WHAT TO DO:
Answer these questions using the article on the newly found mosquito subtype:
1. In which country did the researchers collect mosquitoes from ponds near villages?
2. In which journal is the research published?
3. According to the article, why did a malaria control project in Nigeria during the 1970s fail?

DOCUMENT SEGMENT:
March 25, 2011, 1:59 p.m.
March 16, 2011
The discovery of a previously unknown type of mosquito in Africa that's highly susceptible to malaria parasites and, disturbingly, whose habits thwart current malaria control efforts, has researchers worried about the future.
The researchers spent four years collecting mosquitoes from ponds near villages in Burkina Faso. They found a subtype of Anopheles gambiae mosquitoes unlike any that have turned up in collections before.
Their research is published in this week's edition of the journal Science.
Unlike most mosquitoes that research has focused on, these blood-suckers live outdoors instead of hanging around inside where the humans, and their nice supply of blood, live.
Most malaria transmission from mosquito to human happens inside, but these new mosquitoes have an edge in that malaria control efforts are also concentrated indoors.
They note that a control project in Nigeria during the 1970s failed because genetically distinct outdoor-resting mosquitoes allowed malaria transmission to persist despite indoor insecticides.
This unique A. gambiae subtype is significantly more susceptible to the Plasmodium falciparum parasite that causes malaria. The researchers don't yet know if it takes blood meals from humans, nor how large its home range is.
From its genetics, the researchers think this particular subgroup may be evolutionarily quite young. Much more research into its habits and the problems it causes needs to be done, they say.

DATASET RECORDS:
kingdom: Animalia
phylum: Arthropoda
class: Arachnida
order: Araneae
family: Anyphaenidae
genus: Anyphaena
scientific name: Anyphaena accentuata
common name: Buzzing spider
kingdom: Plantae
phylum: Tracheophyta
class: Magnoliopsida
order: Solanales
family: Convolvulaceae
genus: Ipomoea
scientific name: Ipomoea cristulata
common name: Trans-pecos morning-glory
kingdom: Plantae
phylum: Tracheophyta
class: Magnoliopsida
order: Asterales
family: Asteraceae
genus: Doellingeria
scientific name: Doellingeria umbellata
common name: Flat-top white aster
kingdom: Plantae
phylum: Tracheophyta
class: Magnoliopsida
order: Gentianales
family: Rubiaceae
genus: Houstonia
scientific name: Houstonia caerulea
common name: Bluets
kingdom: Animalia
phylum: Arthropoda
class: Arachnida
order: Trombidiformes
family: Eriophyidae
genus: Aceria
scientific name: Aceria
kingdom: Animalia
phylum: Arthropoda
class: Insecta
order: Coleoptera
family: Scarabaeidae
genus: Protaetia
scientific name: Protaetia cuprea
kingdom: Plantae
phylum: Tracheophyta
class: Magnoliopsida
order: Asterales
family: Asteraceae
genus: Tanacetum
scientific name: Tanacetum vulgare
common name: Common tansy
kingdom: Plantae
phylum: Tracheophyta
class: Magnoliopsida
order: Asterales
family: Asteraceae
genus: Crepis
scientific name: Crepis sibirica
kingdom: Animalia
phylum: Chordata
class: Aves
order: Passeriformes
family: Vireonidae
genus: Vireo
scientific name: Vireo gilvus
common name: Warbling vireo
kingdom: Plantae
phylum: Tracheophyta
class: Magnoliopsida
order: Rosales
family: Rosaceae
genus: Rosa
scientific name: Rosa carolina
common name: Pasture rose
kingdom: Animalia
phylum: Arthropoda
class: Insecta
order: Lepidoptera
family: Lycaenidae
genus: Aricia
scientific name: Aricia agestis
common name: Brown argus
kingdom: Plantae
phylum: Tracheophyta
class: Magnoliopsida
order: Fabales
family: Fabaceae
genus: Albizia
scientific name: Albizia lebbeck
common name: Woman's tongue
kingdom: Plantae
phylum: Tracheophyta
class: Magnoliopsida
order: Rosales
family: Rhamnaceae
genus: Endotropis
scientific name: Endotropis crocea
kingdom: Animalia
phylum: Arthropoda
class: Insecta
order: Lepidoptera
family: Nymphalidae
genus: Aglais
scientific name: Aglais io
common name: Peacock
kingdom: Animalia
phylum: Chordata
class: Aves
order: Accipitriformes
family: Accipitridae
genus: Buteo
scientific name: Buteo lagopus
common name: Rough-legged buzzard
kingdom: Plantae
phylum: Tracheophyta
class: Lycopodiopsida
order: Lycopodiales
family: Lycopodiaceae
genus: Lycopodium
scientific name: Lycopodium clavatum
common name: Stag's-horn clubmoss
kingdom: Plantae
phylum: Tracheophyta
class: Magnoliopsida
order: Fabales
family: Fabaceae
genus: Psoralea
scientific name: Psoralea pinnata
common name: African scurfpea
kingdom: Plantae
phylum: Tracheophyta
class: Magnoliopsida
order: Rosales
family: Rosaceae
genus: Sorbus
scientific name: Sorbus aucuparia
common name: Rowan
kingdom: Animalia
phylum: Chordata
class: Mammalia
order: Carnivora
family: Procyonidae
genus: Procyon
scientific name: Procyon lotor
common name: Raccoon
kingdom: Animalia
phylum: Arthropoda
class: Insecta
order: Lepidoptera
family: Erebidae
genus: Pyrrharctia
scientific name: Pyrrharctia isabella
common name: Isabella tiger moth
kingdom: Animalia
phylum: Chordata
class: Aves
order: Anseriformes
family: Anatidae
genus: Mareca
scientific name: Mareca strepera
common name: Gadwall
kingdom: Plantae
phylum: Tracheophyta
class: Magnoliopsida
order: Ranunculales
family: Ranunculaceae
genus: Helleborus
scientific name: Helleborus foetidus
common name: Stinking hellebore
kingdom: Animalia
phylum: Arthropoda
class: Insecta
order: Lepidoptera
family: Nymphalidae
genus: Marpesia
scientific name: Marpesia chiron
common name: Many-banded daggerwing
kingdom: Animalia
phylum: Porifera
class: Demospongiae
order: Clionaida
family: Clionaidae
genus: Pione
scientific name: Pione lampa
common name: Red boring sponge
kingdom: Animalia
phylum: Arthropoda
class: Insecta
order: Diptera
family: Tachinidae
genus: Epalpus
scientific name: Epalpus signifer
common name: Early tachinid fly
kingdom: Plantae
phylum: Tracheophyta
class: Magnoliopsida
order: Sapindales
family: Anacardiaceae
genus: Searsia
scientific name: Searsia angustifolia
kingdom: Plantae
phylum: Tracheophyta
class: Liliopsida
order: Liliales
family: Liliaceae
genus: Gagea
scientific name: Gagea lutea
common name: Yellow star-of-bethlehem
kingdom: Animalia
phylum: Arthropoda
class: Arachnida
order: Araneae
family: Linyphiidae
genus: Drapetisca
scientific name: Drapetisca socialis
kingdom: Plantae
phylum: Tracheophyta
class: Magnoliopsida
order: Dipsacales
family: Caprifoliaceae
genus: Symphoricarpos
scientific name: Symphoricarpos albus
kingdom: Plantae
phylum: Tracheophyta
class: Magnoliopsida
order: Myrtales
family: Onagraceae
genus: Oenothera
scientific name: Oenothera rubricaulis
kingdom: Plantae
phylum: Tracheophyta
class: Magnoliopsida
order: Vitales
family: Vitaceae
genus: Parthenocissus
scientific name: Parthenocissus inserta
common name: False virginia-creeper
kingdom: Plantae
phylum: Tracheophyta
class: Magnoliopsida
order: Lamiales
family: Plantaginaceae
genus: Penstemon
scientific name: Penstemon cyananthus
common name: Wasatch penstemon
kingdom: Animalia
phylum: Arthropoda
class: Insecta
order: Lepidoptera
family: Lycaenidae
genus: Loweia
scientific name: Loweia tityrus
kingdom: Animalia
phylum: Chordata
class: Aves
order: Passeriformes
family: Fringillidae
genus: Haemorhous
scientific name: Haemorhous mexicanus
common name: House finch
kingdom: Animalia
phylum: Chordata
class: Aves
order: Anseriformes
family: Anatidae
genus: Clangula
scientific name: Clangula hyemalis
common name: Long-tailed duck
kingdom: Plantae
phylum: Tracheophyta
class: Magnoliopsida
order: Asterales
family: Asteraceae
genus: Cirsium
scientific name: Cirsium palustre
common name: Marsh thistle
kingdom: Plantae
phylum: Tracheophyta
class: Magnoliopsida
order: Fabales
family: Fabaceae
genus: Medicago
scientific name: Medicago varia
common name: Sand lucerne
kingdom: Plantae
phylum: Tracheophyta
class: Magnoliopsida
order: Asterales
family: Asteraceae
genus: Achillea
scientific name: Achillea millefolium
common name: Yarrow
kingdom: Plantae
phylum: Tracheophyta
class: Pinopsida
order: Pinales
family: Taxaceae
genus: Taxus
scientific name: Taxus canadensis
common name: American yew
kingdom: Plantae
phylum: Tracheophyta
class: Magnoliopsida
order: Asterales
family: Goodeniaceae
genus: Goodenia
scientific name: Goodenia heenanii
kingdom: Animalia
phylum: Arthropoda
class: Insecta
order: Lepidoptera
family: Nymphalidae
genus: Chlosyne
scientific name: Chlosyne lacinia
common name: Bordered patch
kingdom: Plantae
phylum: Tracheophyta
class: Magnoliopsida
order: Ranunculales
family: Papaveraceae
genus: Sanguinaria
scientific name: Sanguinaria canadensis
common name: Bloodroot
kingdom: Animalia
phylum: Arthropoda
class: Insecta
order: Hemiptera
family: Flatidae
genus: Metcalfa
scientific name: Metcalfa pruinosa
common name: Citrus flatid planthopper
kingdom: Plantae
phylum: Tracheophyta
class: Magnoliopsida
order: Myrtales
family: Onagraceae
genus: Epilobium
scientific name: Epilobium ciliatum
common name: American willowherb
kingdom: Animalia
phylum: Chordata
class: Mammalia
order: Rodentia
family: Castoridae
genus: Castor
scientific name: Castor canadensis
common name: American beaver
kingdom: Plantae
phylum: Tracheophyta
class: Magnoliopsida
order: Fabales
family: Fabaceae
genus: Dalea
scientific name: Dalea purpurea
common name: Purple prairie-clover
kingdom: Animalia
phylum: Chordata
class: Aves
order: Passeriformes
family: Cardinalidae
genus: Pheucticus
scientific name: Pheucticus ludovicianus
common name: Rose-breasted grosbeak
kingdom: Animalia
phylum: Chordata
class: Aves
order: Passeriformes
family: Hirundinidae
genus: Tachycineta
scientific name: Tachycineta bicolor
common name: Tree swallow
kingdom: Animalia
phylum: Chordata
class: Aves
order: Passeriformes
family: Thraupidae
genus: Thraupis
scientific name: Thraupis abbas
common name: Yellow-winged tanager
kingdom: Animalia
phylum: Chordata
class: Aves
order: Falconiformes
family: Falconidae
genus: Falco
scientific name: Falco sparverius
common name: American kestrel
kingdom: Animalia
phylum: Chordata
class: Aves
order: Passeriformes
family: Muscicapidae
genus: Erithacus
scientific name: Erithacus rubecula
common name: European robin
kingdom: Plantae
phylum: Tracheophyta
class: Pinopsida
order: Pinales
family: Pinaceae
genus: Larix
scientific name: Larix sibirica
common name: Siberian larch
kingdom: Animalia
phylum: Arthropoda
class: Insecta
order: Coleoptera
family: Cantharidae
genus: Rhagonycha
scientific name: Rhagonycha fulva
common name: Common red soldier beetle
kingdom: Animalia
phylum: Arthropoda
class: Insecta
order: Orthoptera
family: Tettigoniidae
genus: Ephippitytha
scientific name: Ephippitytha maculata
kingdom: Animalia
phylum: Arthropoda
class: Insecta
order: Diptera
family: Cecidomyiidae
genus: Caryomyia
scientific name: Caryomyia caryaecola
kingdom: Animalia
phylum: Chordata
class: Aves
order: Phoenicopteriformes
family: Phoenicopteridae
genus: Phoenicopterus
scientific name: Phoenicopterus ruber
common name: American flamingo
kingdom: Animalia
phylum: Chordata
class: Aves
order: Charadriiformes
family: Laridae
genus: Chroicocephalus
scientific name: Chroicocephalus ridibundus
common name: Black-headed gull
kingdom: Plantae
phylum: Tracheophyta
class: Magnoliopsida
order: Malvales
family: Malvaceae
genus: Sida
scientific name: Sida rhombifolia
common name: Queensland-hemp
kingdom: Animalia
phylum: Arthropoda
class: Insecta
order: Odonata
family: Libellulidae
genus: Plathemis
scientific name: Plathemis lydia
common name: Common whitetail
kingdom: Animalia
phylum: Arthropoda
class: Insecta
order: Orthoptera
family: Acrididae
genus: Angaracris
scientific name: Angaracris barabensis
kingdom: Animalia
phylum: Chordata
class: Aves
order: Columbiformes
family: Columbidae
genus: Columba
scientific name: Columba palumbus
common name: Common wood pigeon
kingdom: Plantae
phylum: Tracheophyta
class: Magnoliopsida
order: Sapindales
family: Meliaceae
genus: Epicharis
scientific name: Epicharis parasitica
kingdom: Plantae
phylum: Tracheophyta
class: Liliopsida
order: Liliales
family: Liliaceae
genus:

WRITTEN RESPONSE:
1. Burkina Faso.
2. Science.
3. Genetically distinct outdoor-resting mosquitoes allowed malaria transmission to persist despite indoor insecticides.